◆ 抜粋文
════════════════════

この記事のパフォーマンスに関するヒントは、Azure Cosmos DB Python SDK のみを対象としています。 詳細については、Azure Cosmos DB Python SDK の Readmeリリース ノートパッケージ (PyPI)パッケージ (Conda)トラブルシューティング ガイドを参照してください。

Azure Cosmos DB は、高速で柔軟性に優れた分散データベースです。待機時間とスループットが保証されており、シームレスにスケーリングできます。 Azure Cosmos DB でデータベースをスケーリングするために、アーキテクチャを大きく変更したり、複雑なコードを記述したりする必要はありません。 スケールアップとスケールダウンは、API 呼び出しか SDK メソッド呼び出しを 1 回行うだけで簡単に実行できます。 ただし、Azure Cosmos DB にはネットワーク呼び出しによってアクセスするため、Azure Cosmos DB Python SDK を使用するときに最高のパフォーマンスを実現するために、クライアント側の最適化を行うことができます。

════════════════════

◆ 演習課題
抜粋文に基づき、次の問いに答えてください。
1. この記事のパフォーマンスに関するヒントは、何のみを対象としていますか。
2. スケールアップとスケールダウンは、何を 1 回行うだけで実行できるとされていますか。
3. Azure Cosmos DB には何によってアクセスすると述べられていますか。
このデータは抜粋文とは別の出典から得たものです。

◆ 収集データ
════════════════════

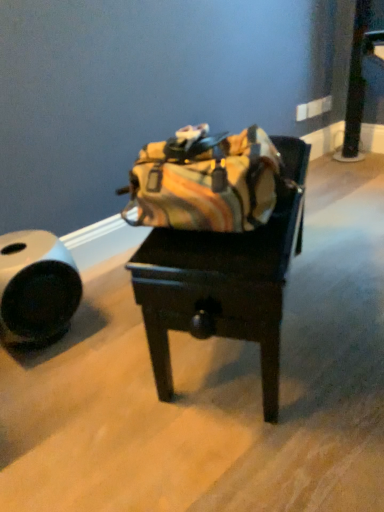
Locate an element on the screen. vacant area in front of white matte tube at left is located at coordinates (44, 387).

════════════════════

◆ 解答
1. Azure Cosmos DB Python SDK
2. API 呼び出しか SDK メソッド呼び出し
3. ネットワーク呼び出し